• [Task item] Search the listing below for the word "Department" and copy each line that holds it.
BEGIN
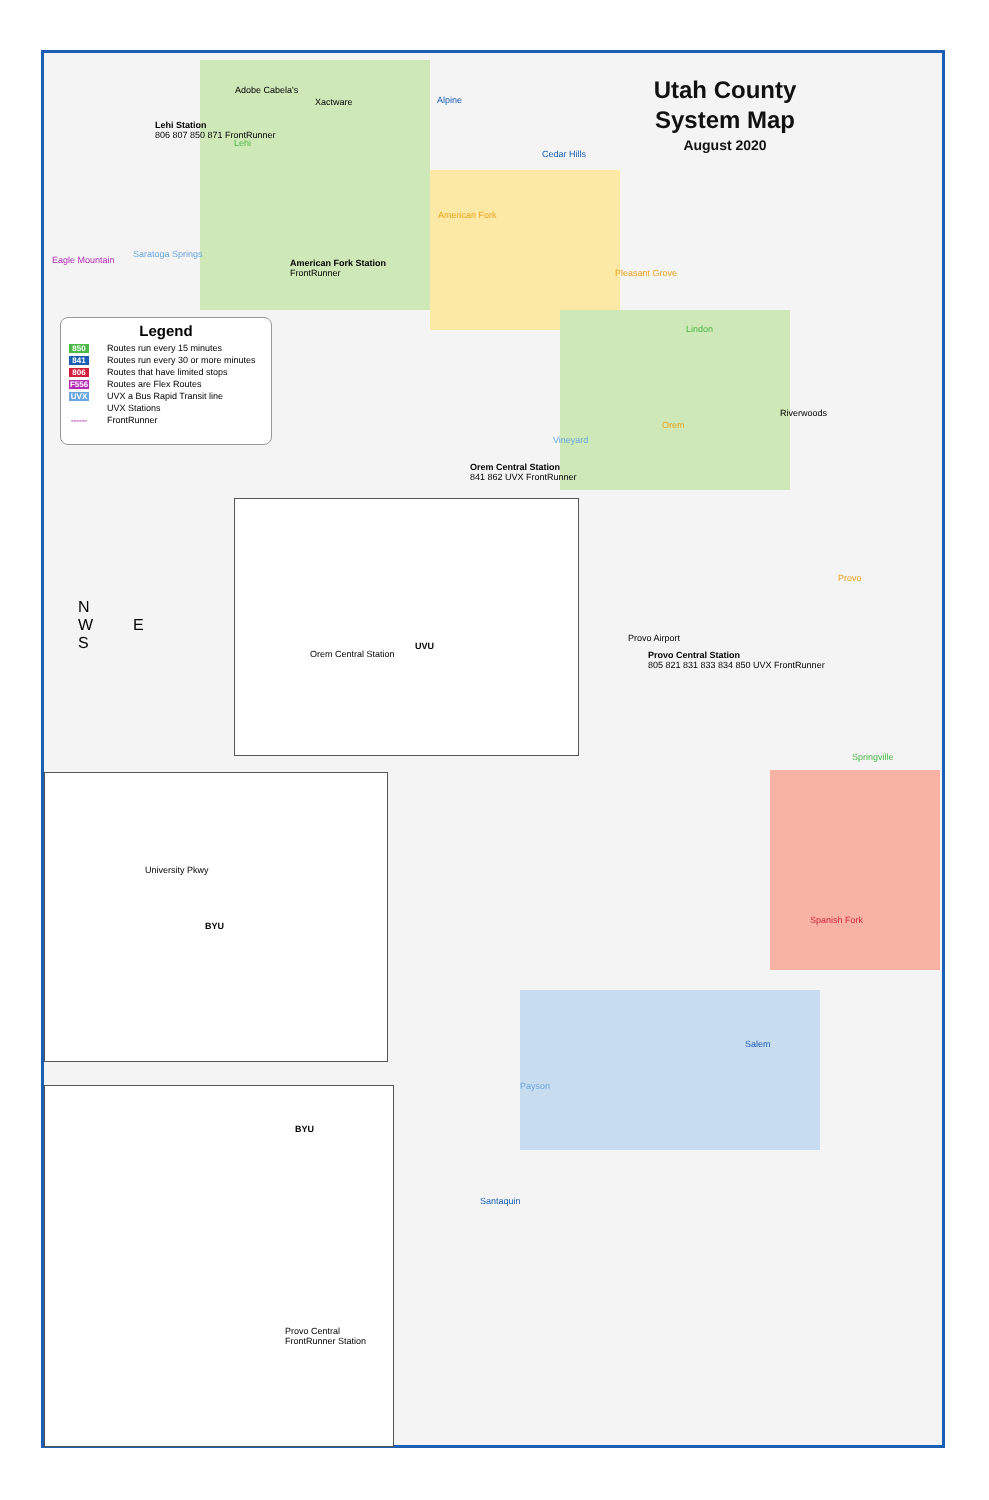Utah County System Map
August 2020
Legend
850 Routes run every 15 minutes
841 Routes run every 30 or more minutes
806 Routes that have limited stops
F556 Routes are Flex Routes
UVX UVX a Bus Rapid Transit line
UVX Stations
------ FrontRunner
Lehi Station
806 807 850 871 FrontRunner
American Fork Station
FrontRunner
Orem Central Station
841 862 UVX FrontRunner
Provo Central Station
805 821 831 833 834 850 UVX FrontRunner
Adobe Cabela's
Xactware Alpine
Cedar Hills
Lehi
American Fork
Saratoga Springs
Eagle Mountain
Pleasant Grove
Lindon
Orem
Vineyard
Riverwoods
Provo
Provo Airport
Springville
Spanish Fork
Salem
Payson
Santaquin
N
W E
S
UVU
Orem Central Station
BYU
University Pkwy
BYU
Provo Central FrontRunner Station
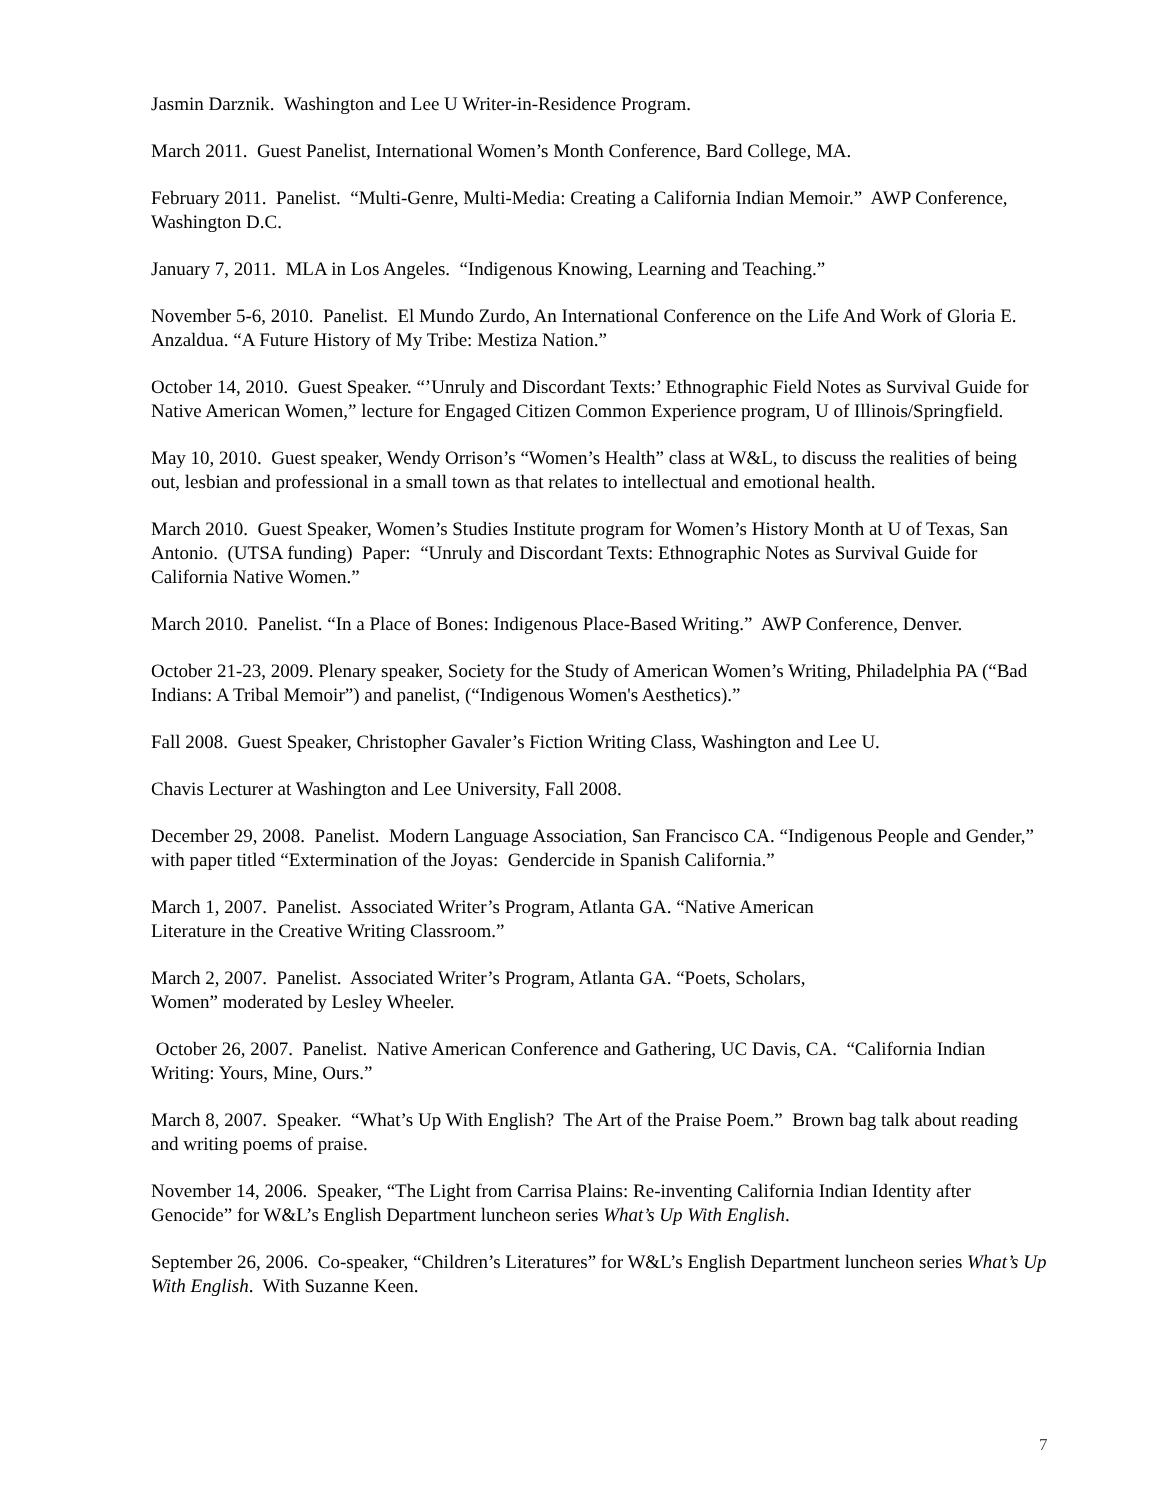Jasmin Darznik. Washington and Lee U Writer-in-Residence Program.
March 2011. Guest Panelist, International Women’s Month Conference, Bard College, MA.
February 2011. Panelist. “Multi-Genre, Multi-Media: Creating a California Indian Memoir.” AWP Conference, Washington D.C.
January 7, 2011. MLA in Los Angeles. “Indigenous Knowing, Learning and Teaching.”
November 5-6, 2010. Panelist. El Mundo Zurdo, An International Conference on the Life And Work of Gloria E. Anzaldua. “A Future History of My Tribe: Mestiza Nation.”
October 14, 2010. Guest Speaker. “’Unruly and Discordant Texts:’ Ethnographic Field Notes as Survival Guide for Native American Women,” lecture for Engaged Citizen Common Experience program, U of Illinois/Springfield.
May 10, 2010. Guest speaker, Wendy Orrison’s “Women’s Health” class at W&L, to discuss the realities of being out, lesbian and professional in a small town as that relates to intellectual and emotional health.
March 2010. Guest Speaker, Women’s Studies Institute program for Women’s History Month at U of Texas, San Antonio. (UTSA funding) Paper: “Unruly and Discordant Texts: Ethnographic Notes as Survival Guide for California Native Women.”
March 2010. Panelist. “In a Place of Bones: Indigenous Place-Based Writing.” AWP Conference, Denver.
October 21-23, 2009. Plenary speaker, Society for the Study of American Women’s Writing, Philadelphia PA (“Bad Indians: A Tribal Memoir”) and panelist, (“Indigenous Women's Aesthetics).”
Fall 2008. Guest Speaker, Christopher Gavaler’s Fiction Writing Class, Washington and Lee U.
Chavis Lecturer at Washington and Lee University, Fall 2008.
December 29, 2008. Panelist. Modern Language Association, San Francisco CA. “Indigenous People and Gender,” with paper titled “Extermination of the Joyas: Gendercide in Spanish California.”
March 1, 2007. Panelist. Associated Writer’s Program, Atlanta GA. “Native American
Literature in the Creative Writing Classroom.”
March 2, 2007. Panelist. Associated Writer’s Program, Atlanta GA. “Poets, Scholars,
Women” moderated by Lesley Wheeler.
October 26, 2007. Panelist. Native American Conference and Gathering, UC Davis, CA. “California Indian Writing: Yours, Mine, Ours.”
March 8, 2007. Speaker. “What’s Up With English? The Art of the Praise Poem.” Brown bag talk about reading and writing poems of praise.
November 14, 2006. Speaker, “The Light from Carrisa Plains: Re-inventing California Indian Identity after Genocide” for W&L’s English Department luncheon series What’s Up With English.
September 26, 2006. Co-speaker, “Children’s Literatures” for W&L’s English Department luncheon series What’s Up With English. With Suzanne Keen.
7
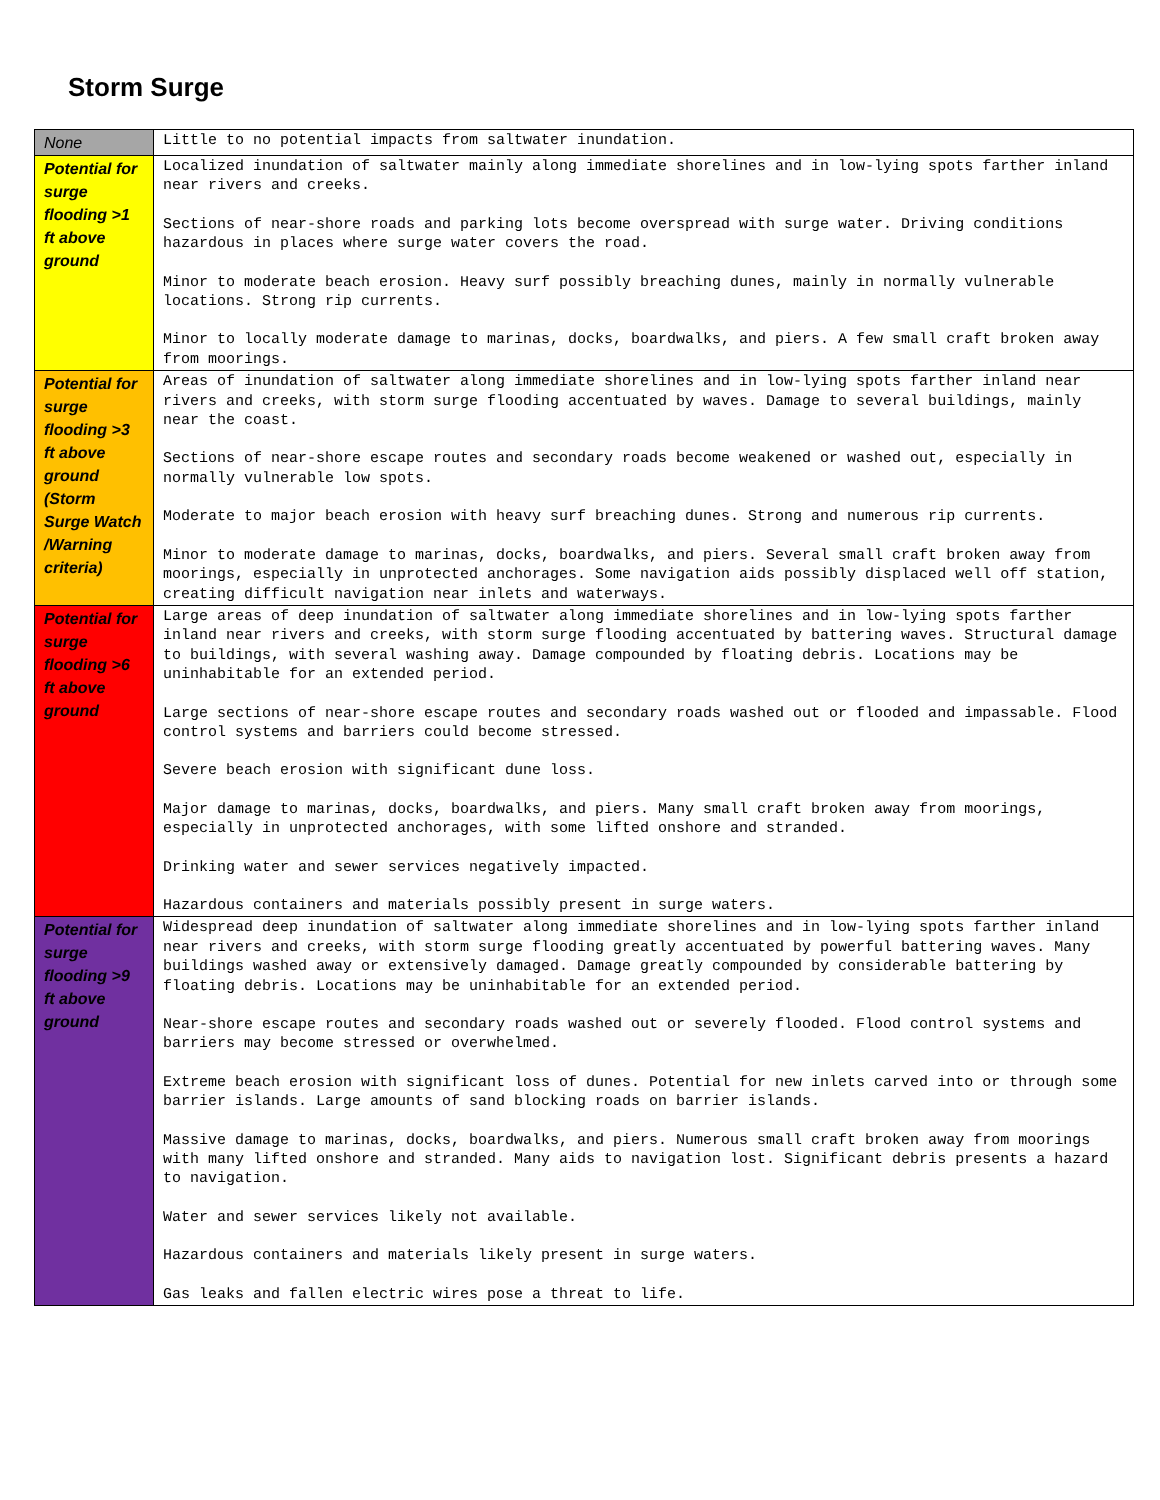Storm Surge
| None | Little to no potential impacts from saltwater inundation. |
| Potential for surge flooding >1 ft above ground | Localized inundation of saltwater mainly along immediate shorelines and in low-lying spots farther inland near rivers and creeks. Sections of near-shore roads and parking lots become overspread with surge water. Driving conditions hazardous in places where surge water covers the road. Minor to moderate beach erosion. Heavy surf possibly breaching dunes, mainly in normally vulnerable locations. Strong rip currents. Minor to locally moderate damage to marinas, docks, boardwalks, and piers. A few small craft broken away from moorings. |
| Potential for surge flooding >3 ft above ground (Storm Surge Watch /Warning criteria) | Areas of inundation of saltwater along immediate shorelines and in low-lying spots farther inland near rivers and creeks, with storm surge flooding accentuated by waves. Damage to several buildings, mainly near the coast. Sections of near-shore escape routes and secondary roads become weakened or washed out, especially in normally vulnerable low spots. Moderate to major beach erosion with heavy surf breaching dunes. Strong and numerous rip currents. Minor to moderate damage to marinas, docks, boardwalks, and piers. Several small craft broken away from moorings, especially in unprotected anchorages. Some navigation aids possibly displaced well off station, creating difficult navigation near inlets and waterways. |
| Potential for surge flooding >6 ft above ground | Large areas of deep inundation of saltwater along immediate shorelines and in low-lying spots farther inland near rivers and creeks, with storm surge flooding accentuated by battering waves. Structural damage to buildings, with several washing away. Damage compounded by floating debris. Locations may be uninhabitable for an extended period. Large sections of near-shore escape routes and secondary roads washed out or flooded and impassable. Flood control systems and barriers could become stressed. Severe beach erosion with significant dune loss. Major damage to marinas, docks, boardwalks, and piers. Many small craft broken away from moorings, especially in unprotected anchorages, with some lifted onshore and stranded. Drinking water and sewer services negatively impacted. Hazardous containers and materials possibly present in surge waters. |
| Potential for surge flooding >9 ft above ground | Widespread deep inundation of saltwater along immediate shorelines and in low-lying spots farther inland near rivers and creeks, with storm surge flooding greatly accentuated by powerful battering waves. Many buildings washed away or extensively damaged. Damage greatly compounded by considerable battering by floating debris. Locations may be uninhabitable for an extended period. Near-shore escape routes and secondary roads washed out or severely flooded. Flood control systems and barriers may become stressed or overwhelmed. Extreme beach erosion with significant loss of dunes. Potential for new inlets carved into or through some barrier islands. Large amounts of sand blocking roads on barrier islands. Massive damage to marinas, docks, boardwalks, and piers. Numerous small craft broken away from moorings with many lifted onshore and stranded. Many aids to navigation lost. Significant debris presents a hazard to navigation. Water and sewer services likely not available. Hazardous containers and materials likely present in surge waters. Gas leaks and fallen electric wires pose a threat to life. |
END
• [Result of this exercise]
November 14, 2006. Speaker, “The Light from Carrisa Plains: Re-inventing California Indian Identity after Genocide” for W&L’s English Department luncheon series What’s Up With English.
September 26, 2006. Co-speaker, “Children’s Literatures” for W&L’s English Department luncheon series What’s Up With English. With Suzanne Keen.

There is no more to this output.